# Tasks to carry out:
a: Please write out a passage from the Saint letter, starting at "A Saint-ly interlude" and ending at "strong to resist.".
b: Name every place mentioned in the Saint letter.
c: Answer these from the Saint letter:
(i) Where was the first edition bought, and when?
(ii) How many novellas make up Call for the Saint?
(iii) Which two people sit on either side of the Saint at ringside?

# Source extract:
A Saint-ly interlude

Dear Charlie,

I hope you’ll forgive my absence, but I’ve spent the last few days visiting 1948 and hanging with my other BFF, one Leslie Charteris and his irrepressible creation, Mr. Simon Templar, alias the Saint. Unfortunately, in spite of my being a card-carrying member of the fan club, I’m not as overrun with Charteris’ books as I would like; they’re in rather short supply on the Canadian prairies. So when I visited Hay on Wye this past May I took the opportunity to stock up, and this wonderful first edition was the best purchase of the trip. You can chalk it up to the engrossing nature of your books that I hadn’t read it already, but its siren song was finally too strong to resist.

What the two novellas included in Call for the Saint might lack in deep plot and characterization or your subtle humour, they more than make up for in action, daring, and pure, exuberant joie de vivre. I mean, really, how can you not fall in love with a series that open with paragraphs like this, from “The Masked Angel”?

Relaxed as much as the immediate carpentry would permit in his ringside seat between Hoppy Uniatz and Patricia Holm, he blended the smoke of his own cigarette with the cigar-and-sweat aroma of the Manhattan Arena, and contemplated the dying moments of the semi-final bout with his sapphire eyes musing under lazily drooping lids. Never addicted to obtaining his thrills vicariously, the man who was better known as “the Saint” would have found small cause for excitement even if he had been addicted to such sedentary pursuits. Being there anyhow, he slouched in easy grace, the clean-cut lines of his face etched in a bronze mask of sardonic detachment as he watched the two gladiators move about the ring with all the slashing speed of ballet dancers in leg-irons performing under water, and dedicated himself uncomplainingly to whatever entertainment the soiree of sock might provide.

# Given records:

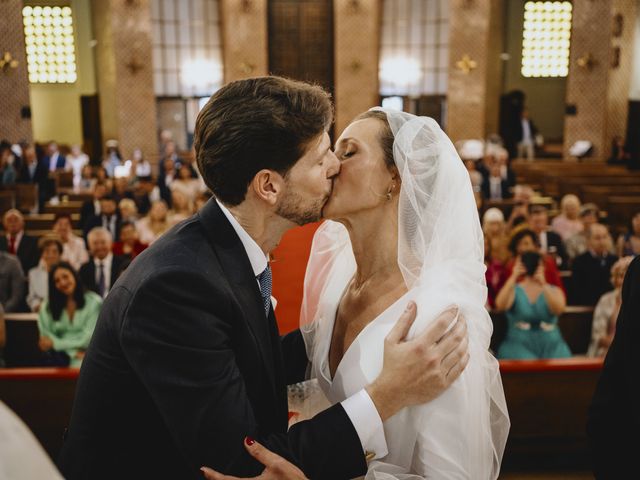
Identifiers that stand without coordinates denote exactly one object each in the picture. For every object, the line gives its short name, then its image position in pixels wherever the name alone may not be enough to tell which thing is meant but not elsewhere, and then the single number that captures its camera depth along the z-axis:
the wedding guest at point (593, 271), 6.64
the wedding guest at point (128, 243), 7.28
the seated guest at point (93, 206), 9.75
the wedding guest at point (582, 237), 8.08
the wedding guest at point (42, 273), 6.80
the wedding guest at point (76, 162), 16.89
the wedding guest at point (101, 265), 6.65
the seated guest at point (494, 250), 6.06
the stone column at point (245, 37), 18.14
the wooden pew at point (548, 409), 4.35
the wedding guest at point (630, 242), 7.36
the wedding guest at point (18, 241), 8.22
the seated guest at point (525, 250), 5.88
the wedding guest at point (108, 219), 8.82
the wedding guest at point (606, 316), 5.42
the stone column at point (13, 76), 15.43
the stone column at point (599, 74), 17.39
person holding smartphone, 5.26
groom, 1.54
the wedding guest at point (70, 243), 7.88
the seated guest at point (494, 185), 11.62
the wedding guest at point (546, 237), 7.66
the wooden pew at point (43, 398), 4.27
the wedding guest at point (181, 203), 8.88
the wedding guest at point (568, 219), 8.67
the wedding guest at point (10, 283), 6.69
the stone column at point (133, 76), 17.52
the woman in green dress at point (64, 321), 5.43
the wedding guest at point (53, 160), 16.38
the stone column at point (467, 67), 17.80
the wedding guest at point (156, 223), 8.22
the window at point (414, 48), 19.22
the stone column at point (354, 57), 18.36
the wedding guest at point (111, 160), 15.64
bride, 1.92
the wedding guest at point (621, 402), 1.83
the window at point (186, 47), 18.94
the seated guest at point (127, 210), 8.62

==

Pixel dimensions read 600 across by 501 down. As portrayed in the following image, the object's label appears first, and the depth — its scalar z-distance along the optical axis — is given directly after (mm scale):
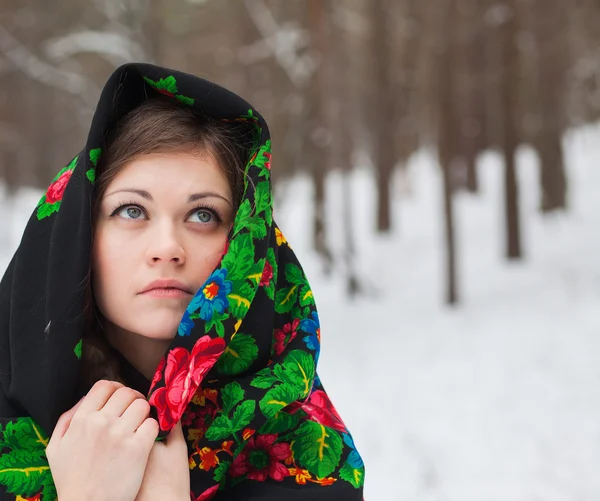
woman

--

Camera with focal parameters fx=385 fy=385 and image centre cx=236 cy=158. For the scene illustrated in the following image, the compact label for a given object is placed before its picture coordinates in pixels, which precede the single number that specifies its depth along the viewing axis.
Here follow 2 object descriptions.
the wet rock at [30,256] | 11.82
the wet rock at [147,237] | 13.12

# Exercise responses:
a:
A Saint-ly interlude

Dear Charlie,

I hope you’ll forgive my absence, but I’ve spent the last few days visiting 1948 and hanging with my other BFF, one Leslie Charteris and his irrepressible creation, Mr. Simon Templar, alias the Saint. Unfortunately, in spite of my being a card-carrying member of the fan club, I’m not as overrun with Charteris’ books as I would like; they’re in rather short supply on the Canadian prairies. So when I visited Hay on Wye this past May I took the opportunity to stock up, and this wonderful first edition was the best purchase of the trip. You can chalk it up to the engrossing nature of your books that I hadn’t read it already, but its siren song was finally too strong to resist.

b:
Canadian prairies
Hay on Wye
Manhattan Arena

c:
(i) At Hay on Wye, this past May.
(ii) Two.
(iii) Hoppy Uniatz and Patricia Holm.